Wheat yield data gathered meticulously over a decade from Rahul Rai’s fields (Data: CSISA MEL team)
With more participation and engagement with CSISA, in 2017, he joined other farmers from the region on an exposure visit to Patna organized by the CSISA-KVK network. In Patna, at the Indian Council of Agri Research – Research Complex for Eastern Region (ICAR-RCER), Rai and the visiting farmers were introduced to conservation agri-technologies for rice-wheat and other cropping systems. During the visit, they were informed about crop rotation and diversification, new seed varieties that are resilient and adaptable to changing climates, efficient use of plant protection chemicals and fertilizer and various subsidies from the center/state government to farmers. He later accompanied other progressive farmers on a CSISA-led travel seminar to Gorakhpur in 2017, where he observed acres and acres of wheat fields cultivated through zero tillage and early sowing that had yielded 6-7 tons per hectare (t/ha) on average.

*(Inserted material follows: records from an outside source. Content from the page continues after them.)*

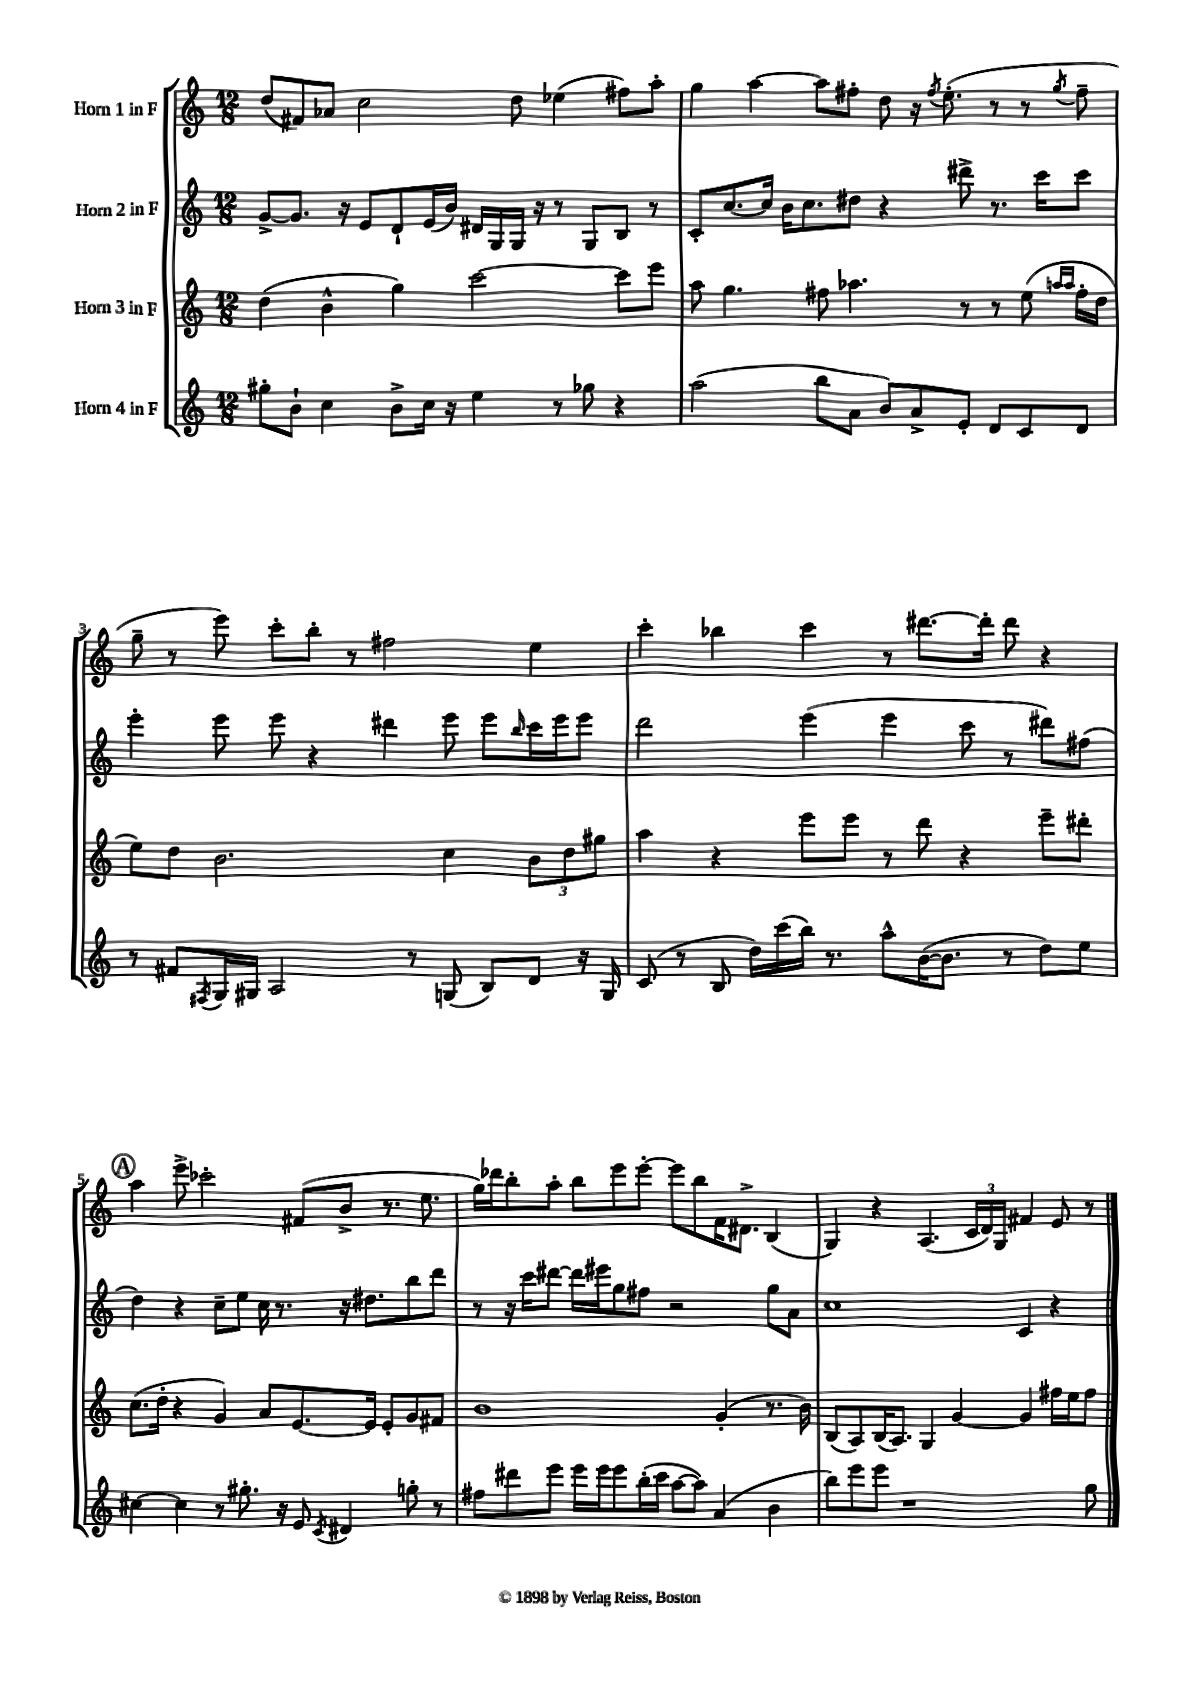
<<
\new StaffGroup <<
\new Staff = "s0" \with { instrumentName = "Horn 1 in F" } {
    \clef treble \key c \major \numericTimeSignature \time 12/8
    d''8( fis'8) aes'8 c''2 d''8 ees''4( fis''8) a''8-. |
    g''4 a''4~ a''8 fis''8-. d''8 r16 \acciaccatura { fis''8 } e''8.-.( r8 r8 \acciaccatura { g''8 } fis''8-- |
    g''8-- r8 e'''8) c'''8-. b''8-. r8 fis''2 e''4 |
    c'''4-. bes''4 c'''4 r8 dis'''8.~ dis'''16-. dis'''8 r4 |
    \mark \markup { \circle "A" } a''4 e'''8-> ces'''2-. fis'8( b'8-> r8. e''8. |
    g''16) des'''16 b''8-. a''8-. b''8 e'''8 e'''8~-. e'''8 b''8 f'16 dis'8.-> b4( |
    g4) r4 a4.( \tuplet 3/2 { c'16 d'16) g16 } fis'4 e'8 r8 \bar "|." |
}
\new Staff = "s1" \with { instrumentName = "Horn 2 in F" } {
    \clef treble \key c \major \numericTimeSignature \time 12/8
    g'8~-> g'8. r16 e'8 d'8-! e'16( b'16) dis'16 g16 g16 r16 r8 g8 b8 r8 |
    c'8-. c''8.~ c''16 b'16 c''8. dis''8 r4 dis'''8-> r8. c'''16 c'''8 |
    e'''4-. e'''8 e'''8 r4 dis'''4 e'''8 e'''8 \grace { b''16 } c'''16 e'''16 e'''8 |
    d'''2 e'''4( e'''4 c'''8 r8 dis'''8) fis''8( |
    \mark \markup { \circle "A" } d''4) r4 c''8-- e''8 c''16 r8. r16 dis''8. b''8 d'''8 |
    r8 r16 c'''16 dis'''8~ dis'''16 eis'''16 g''8 fis''8 r2 g''8 a'8 |
    c''1 c'4 r4 \bar "|." |
}
\new Staff = "s2" \with { instrumentName = "Horn 3 in F" } {
    \clef treble \key c \major \numericTimeSignature \time 12/8
    d''4( b'4-^ g''4) c'''2~ c'''8 e'''8 |
    a''8 g''4. fis''8 aes''4. r8 r8 e''8( \grace { a''16 a''16 } fis''16-. d''16 |
    e''8) d''8 b'2. c''4 \tuplet 3/2 { b'8 d''8 gis''8 } |
    a''4 r4 e'''8 e'''8 r8 d'''8 r4 e'''8-- dis'''8-. |
    \mark \markup { \circle "A" } c''8.( d''16-. r4 g'4) a'8 e'8.~ e'16 e'8-. g'8 fis'8 |
    b'1 g'4-.( r8. b'16) |
    b8( a8) b16( a8.) g4 g'4~ g'4 fis''16 e''16 fis''8 \bar "|." |
}
\new Staff = "s3" \with { instrumentName = "Horn 4 in F" } {
    \clef treble \key c \major \numericTimeSignature \time 12/8
    gis''8-. b'8-! c''4 b'8-> c''16 r16 e''4 r8 ges''8 r4 |
    a''2( b''8 a'8 b'8) a'8-> e'8-. d'8 c'8 d'8 |
    r8 fis'8 \acciaccatura { fis8 } g16 gis16 a2 r8 g8( b8) d'8 r16 g16 |
    c'8( r8 b8 d''16) c'''16( b''16) r8. a''8-^ b'16~( b'8. r8 d''8) e''8 |
    \mark \markup { \circle "A" } cis''4~ cis''4 r8 gis''8.-. r16 e'8 \acciaccatura { c'8 } dis'4 g''8-. r8 |
    fis''8 dis'''8 e'''8 e'''16 e'''16 e'''8 b''16-.( c'''16 a''8~ a''8) a'4( b'4 |
    b''8) e'''8 e'''8 r1 g''8 \bar "|." |
}
>>
>>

At present, Rai’s family cultivates only zero till wheat in their fields and direct seeded rice on a few acres where irrigation facilities are well established. Rai asserts that until 2014, the wheat yield was about 10-15 quintals per acre (3.5-4 t/ha), rising to around 20-25 quintals per acre on average (5.5 t/ha in 2023) in recent years, thanks to conservation agriculture practices.
Today, the CSISA team has system optimization and demonstration trials on fields owned by Rai’s family where they conduct trials to demonstrate the importance and feasibility of different agri-practices and compare yields at harvest. Rai, a champion farmer who has been involved with CSISA for nearly a decade, said, “I am a collaborator with CSISA now. The data gathered from my fields on the compounding benefits of conservation agriculture technologies is used to promote the best practices and technology adoption across our district and state.”
One village at a time
Presently, Rajapur village has 100% zero tillage adoption. Despite most farmers being smallholders, this level of zero tillage adoption in wheat is impressive. Zero-till-based crop establishment, with appropriate diversification in crops grown, is economically beneficial and improves soil health. All these practices and technologies ensure lower greenhouse emissions and support climate change mitigation efforts. Above all, smallholder farmers are food secure and contributing in their small way to national and global food security.
To scale the adoption of conservation agriculture practices, CSISA and partners are collaborating with farmers in the district/state – many of whom are already 50-80% in zero tillage adoption. The team on the ground are conducting system optimization trials on farmers’ fields to generate data and evidence to support and strengthen policies and assist in integrating market intelligence to support access and availability of technology to all smallholders. Every year steadily, through a smallholder farmer, a village, a district, the effort is to slowly expand the area under conservation agriculture across the state and region and ensure increased system productivity and sustainability of agriculture.